CH391L/S12/CounterSelection
Counterselectable Genetic Markers
Introduction
In contrast to selection markers, counter-selection markers serve to eliminate unwanted elements. These markers are often toxic or otherwise inhibitory to replication under certain conditions. Selective conditions often involve exposure to a specific substrates or shift in growth conditions. These elements are often incorporated into genetic modification schemes in order to select for rare recombination events that require the removal of the marker or to selectively eliminate plasmids or cells from a given population.

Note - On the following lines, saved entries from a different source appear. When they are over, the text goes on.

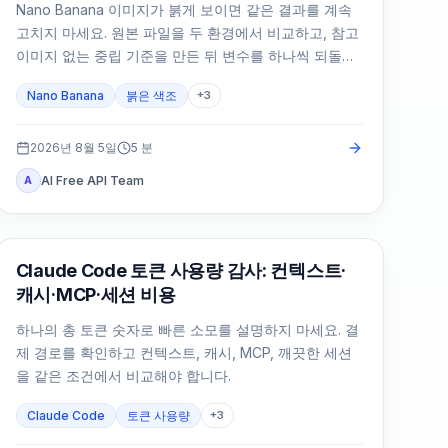
Nano Banana 이미지가 붉게 보이면 같은 결과를 계속
고치지 마세요. 원본 파일을 두 환경에서 비교하고, 참고
이미지 없는 중립 기준을 만든 뒤 변수를 하나씩 되돌립
니다.
Nano Banana
붉은 색조
+
3
2026년 8월 5일
5
분
AI Free API Team
A
Claude Code
Claude Code 토큰 사용량 감사: 컨텍스트·
캐시·MCP·세션 비용
하나의 총 토큰 숫자로 빠른 소모를 설명하지 마세요. 결
제 경로를 확인하고 컨텍스트, 캐시, MCP, 깨끗한 세션
을 같은 조건에서 비교해야 합니다.
Claude Code
토큰 사용량
+
3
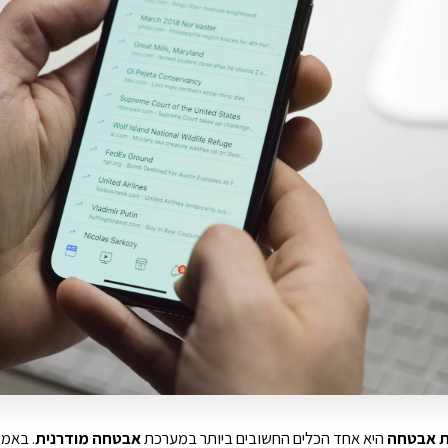
 אבטחה
היא אחד הכלים החשובים ביותר במערכת
אבטחה מודרנית
. באמ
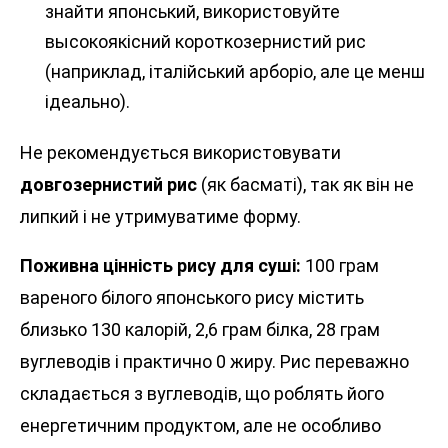
знайти японський, використовуйте
высокоякісний короткозернистий рис
(наприклад, італійський арборіо, але це менш
ідеально).
Не рекомендується використовувати
довгозернистий рис
(як басматі), так як він не
липкий і не утримуватиме форму.
Поживна цінність рису для суші:
100 грам
вареного білого японського рису містить
близько 130 калорій, 2,6 грам білка, 28 грам
вуглеводів і практично 0 жиру. Рис переважно
складається з вуглеводів, що роблять його
енергетичним продуктом, але не особливо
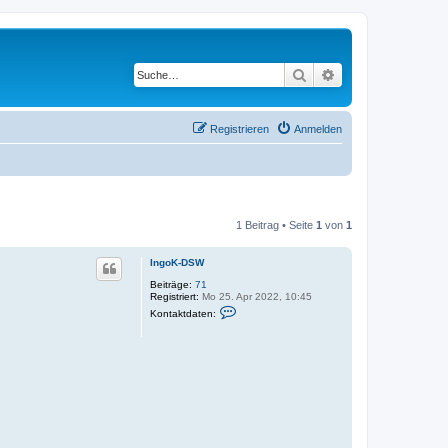
Suche
Erweiterte Suche
Registrieren
Anmelden
1 Beitrag • Seite
1
von
1
IngoK-DSW
Beiträge:
71
Registriert:
Mo 25. Apr 2022, 10:45
K
Kontaktdaten:
o
n
t
a
k
t
d
a
t
e
n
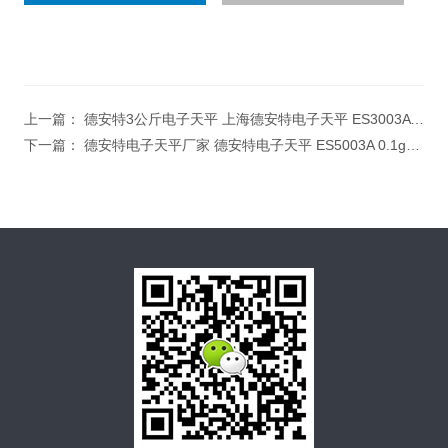
上一篇：
德安特3公斤电子天平 上海德安特电子天平 ES3003A max:3000g/0.1g电子天平
下一篇：
德安特电子天平厂家 德安特电子天平 ES5003A 0.1g电子天平 电子天平校正方法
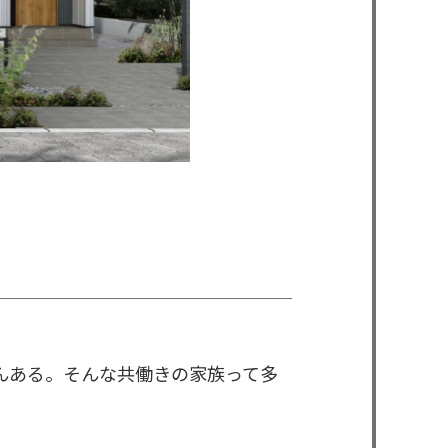
んある。そんな共働きの家族って多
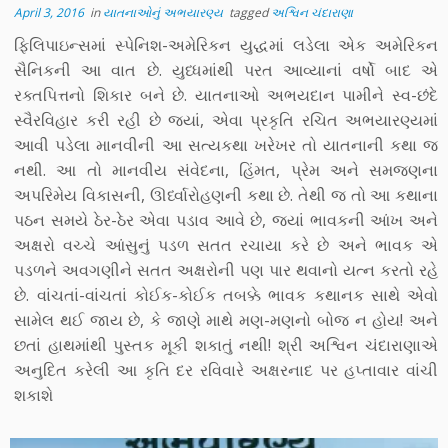
April 3, 2016
in
યાતનાઓનું અભયારણ્ય
tagged
અશ્વિન ચંદારાણા
ફિલિપાઇન્સમાં સ્પેનિશ-અમેરિકન યુદ્ધમાં લડેલા એક અમેરિકન
સૈનિકની આ વાત છે. યુધ્ધમાંથી પરત આવ્યાનાં વર્ષો બાદ એ
રક્તપિત્તનો શિકાર બને છે. યાતનાઓ અભયદાન પામીને સ્વ-છંદે
સ્વૈરવિહાર કરી રહી છે જ્યાં, એવા પ્રકૃતિ રચિત અભયારણ્યમાં
આવી પડેલા માનવીની આ સત્યકથા ખરેખર તો યાતનાની કથા જ
નથી. આ તો માનવીય સંવેદના, હિંમત, પ્રેમ અને સમજણના
અપરિમેય વિકાસની, ઊર્ધ્વારોહણની કથા છે. તેથી જ તો આ કથાના
પઠન સમયે ઠેર-ઠેર એવા પડાવ આવે છે, જ્યાં ભાવકની આંખ અને
અક્ષરો વચ્ચે આંસુનું પડળ સતત રચાયા કરે છે અને ભાવક એ
પડળને અવગણીને સતત અક્ષરોની પણ પાર થવાનો યત્ન કરતો રહે
છે. વાંચતાં-વાંચતાં કોઈક-કોઈક તબક્કે ભાવક કથાનક સાથે એવો
સામેલ થઈ જાય છે, કે જાણે માથે મણ-મણનો બોજ ન હોય! અને
છતાં હાથમાંથી પુસ્તક મૂકી શકાતું નથી! શ્રી અશ્વિન ચંદારાણાએ
અનુદિત કરેલી આ કૃતિ દર રવિવારે અક્ષરનાદ પર હપ્તાવાર વાંચી
શકાશે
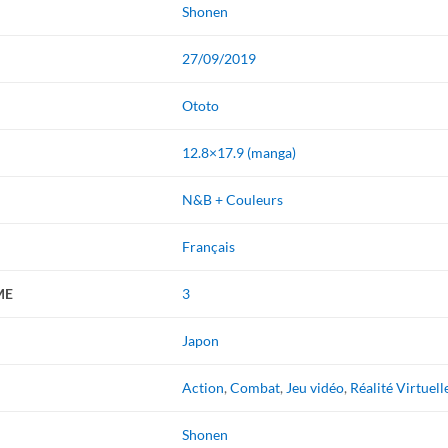
Shonen
27/09/2019
Ototo
12.8×17.9 (manga)
N&B + Couleurs
Français
ME
3
Japon
Action
,
Combat
,
Jeu vidéo
,
Réalité Virtuell
Shonen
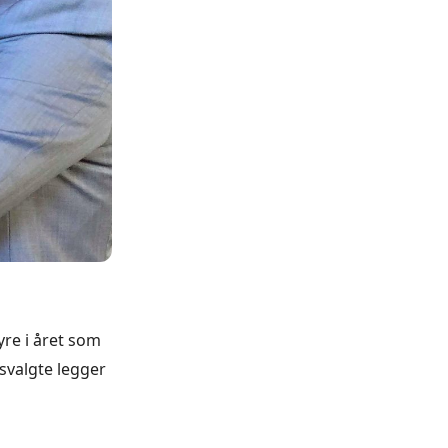
yre i året som
tsvalgte legger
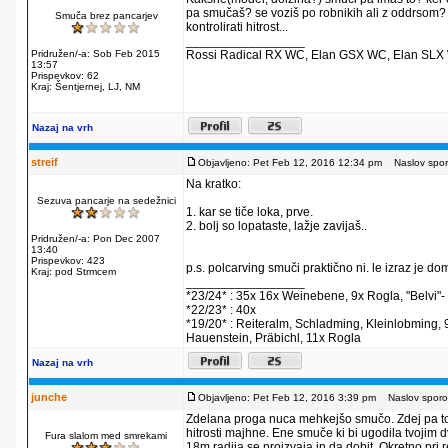
pa smučaš? se voziš po robnikih ali z oddrsom? če
Smuča brez pancarjev
kontrolirati hitrost...
_________________
Pridružen/-a: Sob Feb 2015
Rossi Radical RX WC, Elan GSX WC, Elan SLX W
13:57
Prispevkov: 62
Kraj: Šentjernej, LJ, NM
Nazaj na vrh
streif
Objavljeno: Pet Feb 12, 2016 12:34 pm
Naslov sporo
Na kratko:
Sezuva pancarje na sedežnici
1. kar se tiče loka, prve.
2. bolj so lopataste, lažje zavijaš..
Pridružen/-a: Pon Dec 2007
13:40
Prispevkov: 423
p.s. polcarving smuči praktično ni. le izraz je 
Kraj: pod Strmcem
_________________
*23/24* : 35x 16x Weinebene, 9x Rogla, "Belvi"- S
*22/23* : 40x
*19/20* : Reiteralm, Schladming, Kleinlobming,
Hauenstein, Präbichl, 11x Rogla
Nazaj na vrh
junche
Objavljeno: Pet Feb 12, 2016 3:39 pm
Naslov sporoč
Zdelana proga nuca mehkejšo smučo. Zdej pa to n
hitrosti majhne. Ene smuče ki bi ugodila tvojim
Fura slalom med smrekami
18m radija se proizvaja in da dobit. Okretno pri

Application: Allelic Exchange
The introduction of specific mutations in a genetic sequence is a powerful way to learn about gene function or to engineer an organism for a desired application. A common way to introduce specific mutations into a target sequence is through allelic exchange. In a typical allelic exchange experiment, the chromosomal sequence to be mutated is synthesized and cloned onto a vector. This sequence is either highly homologous (except for the introduced mutations) to the chromosomal version or else is flanked by homologous sequences specifying the desired insertion site. Upon introduction to the cell, the cell’s homologous recombination machinery will recognize the sites of homology between the vector and the chromosome and at some frequency will stimulate the integration of the vector at the site of homology. This event is often selected for by the presence of a selectable marker present on the vector. Following this selection, it is often desirable to remove the vector to produce a “seemless” insertion. For this purpose, a counterselectable marker is included on the vector. Upon induction of the counterselectable condition, only those cells that have excised the vector sequence through a second recombination event will survive. Since this recombination event is usually rare the counterselection step is essential to find the desired mutants.
Parts
tetAR
The tetAR genes endow the cell with resistance to the antibiotic tetracycline by altering the cell membrane making it impermeable to the drug. However, this alteration makes the cell hypersensitive to lipophilic chelating agents such as fusaric or quinalic acids. This enables selection of cells that have lost the tetAR genes by exposure to fusaric acid.
sacB
rpsL
The rpsL gene encodes the S12 protein component of the 30S ribosome. Certain mutations of the gene cause resistance to the antibiotic streptomycin which targets the 30S ribosome. Resistance to streptomycin resistance is recessive meaning that an additional wild-type copy of the gene will lead to streptomycin sensitivity. Therefore, the wild-type rpsL gene can be used as a counterselective marker in a strain that already possesses a mutant allele. Selection on streptomycin will only permit those cells that have lost the wild-type gene to survive.
ccdB
ccdB is the toxin component of the toxin-antitoxin system of the F plasmid. ccdB is a DNA gyrase inhibitor which causes cell death when the ccdA antitoxin is not present. There is a known mutation of the DNA gyrase gene (gyrA462) that confers resistance to the ccdB toxin. This allows plasmid vectors that contain ccdB to be propagated without associated toxicity in the absence of ccdA. Cloning vectors that contain the ccdB gene can be used to select against vectors that fail to accept a desired insert when transformed into a wild-type gyrA strain. This cloning scheme virtually eliminates background. The Invitrogen "Gateway" cloning system takes advantage of this method [1].